Halkın dînî ve manevî değerlerini ifade edebilmesi ve yaşaması konusunda engellemeler ortadan kaldırılmıştır. Başörtüsü takmak isteyen kadınlar ve kızlar, gerek okullarda gerekse kamusal alan denilen resmi dairelerde kendilerine dayatılan yasaklardan kurtulmuştur. İmam-Hatip okulları, halkın ihtiyaçlarını karşılayacak sayıda açılmış ve bu okullarda eğitim alan öğrencilerin daha önceki hükümetler döneminde engellenen hakları tekrar kendilerine tanınmıştır.

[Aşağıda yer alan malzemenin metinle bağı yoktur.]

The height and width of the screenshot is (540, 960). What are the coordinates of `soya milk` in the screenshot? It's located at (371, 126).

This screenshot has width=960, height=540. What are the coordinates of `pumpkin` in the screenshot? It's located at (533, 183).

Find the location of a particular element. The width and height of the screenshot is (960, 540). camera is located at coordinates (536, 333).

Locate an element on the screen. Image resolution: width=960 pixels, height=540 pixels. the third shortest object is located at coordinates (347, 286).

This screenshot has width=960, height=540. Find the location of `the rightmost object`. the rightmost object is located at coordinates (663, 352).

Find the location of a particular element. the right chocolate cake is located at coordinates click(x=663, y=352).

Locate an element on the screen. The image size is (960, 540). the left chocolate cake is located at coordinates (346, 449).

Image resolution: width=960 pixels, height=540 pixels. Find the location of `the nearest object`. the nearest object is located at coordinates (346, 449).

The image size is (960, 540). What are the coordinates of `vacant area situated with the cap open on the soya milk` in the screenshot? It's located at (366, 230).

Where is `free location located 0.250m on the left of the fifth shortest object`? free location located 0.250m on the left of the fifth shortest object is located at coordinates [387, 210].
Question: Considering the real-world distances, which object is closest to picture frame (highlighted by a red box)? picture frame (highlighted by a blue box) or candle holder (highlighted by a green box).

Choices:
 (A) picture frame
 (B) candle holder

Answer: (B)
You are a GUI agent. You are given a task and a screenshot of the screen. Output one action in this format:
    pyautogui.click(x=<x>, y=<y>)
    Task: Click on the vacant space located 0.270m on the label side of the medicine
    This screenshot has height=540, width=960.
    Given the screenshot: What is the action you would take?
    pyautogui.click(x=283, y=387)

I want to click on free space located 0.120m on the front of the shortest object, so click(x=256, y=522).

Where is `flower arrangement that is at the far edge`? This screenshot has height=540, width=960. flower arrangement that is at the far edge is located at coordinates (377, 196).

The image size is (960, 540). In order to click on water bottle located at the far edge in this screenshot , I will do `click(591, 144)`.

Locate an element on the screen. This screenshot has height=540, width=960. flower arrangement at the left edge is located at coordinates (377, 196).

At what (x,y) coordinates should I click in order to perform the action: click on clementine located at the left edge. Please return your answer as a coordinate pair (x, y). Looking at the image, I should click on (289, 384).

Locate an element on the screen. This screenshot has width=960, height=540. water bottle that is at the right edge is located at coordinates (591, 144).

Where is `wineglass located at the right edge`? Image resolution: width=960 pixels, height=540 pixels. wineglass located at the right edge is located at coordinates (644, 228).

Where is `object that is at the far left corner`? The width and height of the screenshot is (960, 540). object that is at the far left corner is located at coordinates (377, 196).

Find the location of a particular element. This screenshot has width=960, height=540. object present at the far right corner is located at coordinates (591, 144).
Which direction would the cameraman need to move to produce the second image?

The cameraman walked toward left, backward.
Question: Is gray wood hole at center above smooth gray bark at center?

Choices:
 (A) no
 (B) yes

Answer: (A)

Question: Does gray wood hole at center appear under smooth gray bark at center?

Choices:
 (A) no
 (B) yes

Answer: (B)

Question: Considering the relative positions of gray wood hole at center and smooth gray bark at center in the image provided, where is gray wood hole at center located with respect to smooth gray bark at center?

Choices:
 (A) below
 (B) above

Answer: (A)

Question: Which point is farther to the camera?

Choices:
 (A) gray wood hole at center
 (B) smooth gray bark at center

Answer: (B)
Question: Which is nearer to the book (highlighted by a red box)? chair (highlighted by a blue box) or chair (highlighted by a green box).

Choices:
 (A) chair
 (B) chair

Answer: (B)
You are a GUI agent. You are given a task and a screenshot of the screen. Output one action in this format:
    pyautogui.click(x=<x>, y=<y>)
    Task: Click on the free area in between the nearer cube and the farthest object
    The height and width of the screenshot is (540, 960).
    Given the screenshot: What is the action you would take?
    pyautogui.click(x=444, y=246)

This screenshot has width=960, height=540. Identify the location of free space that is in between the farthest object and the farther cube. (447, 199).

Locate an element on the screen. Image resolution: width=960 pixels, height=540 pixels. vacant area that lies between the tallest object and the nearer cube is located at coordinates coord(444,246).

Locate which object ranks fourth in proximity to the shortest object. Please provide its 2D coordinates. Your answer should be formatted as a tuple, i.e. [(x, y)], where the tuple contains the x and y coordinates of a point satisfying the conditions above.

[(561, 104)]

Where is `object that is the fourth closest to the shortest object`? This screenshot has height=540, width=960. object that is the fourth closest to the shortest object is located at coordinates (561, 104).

Kuran-ı Kerim eğitimi ile ilgili kısıtlamalara son verilmiştir. 28 Şubat’ın mağdurlarında açtığı yaralar sarılmış ve milletimizin yaşadığı toplumsal travma bertaraf edilmiştir.
Toplumun farklı kesimlerinde bulunan her vatandaş, hakaret ve nefret içermeden kendi düşüncesini her türlü iletişim vasıtalarıyla ifade etmiştir. Yine her fikir ve düşünce; teröre ve şiddete yönelmediği müddetçe örgütlenme ve faaliyette bulunma özgürlüğünü rahatlıkla hayata geçirmiştir. Tüm bu olumlu gelişmelere teşekkür ve iltifat olması, yarım kalan yatırımların tamamlanması, eksiklerin giderilmesi ve ülkemizin her sahada daha da ileriye götürülmesi, milletimizin birlik ve beraberliği için Cumhurbaşkanımız Sayın Recep Tayyip ERDOĞAN’a ve O’nun liderliğinde çalışmalarını devam ettiren Ak Parti kadrolarına halkımızın destek ve teveccühünün devam etmesi gerektiğine inanıyoruz.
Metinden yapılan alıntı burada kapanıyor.